What to produce:
Give every line of the rows below as a JSON list of strings, one string per line, with blank lines skipped and the pictures left out.

Records shown:
————

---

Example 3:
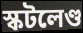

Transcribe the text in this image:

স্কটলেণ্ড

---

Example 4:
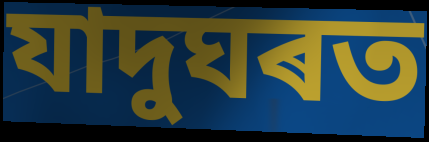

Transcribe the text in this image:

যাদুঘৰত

————

Answer in full:
[
  "---",
  "Example 3:",
  "Transcribe the text in this image:",
  "স্কটলেণ্ড",
  "---",
  "Example 4:",
  "Transcribe the text in this image:",
  "যাদুঘৰত"
]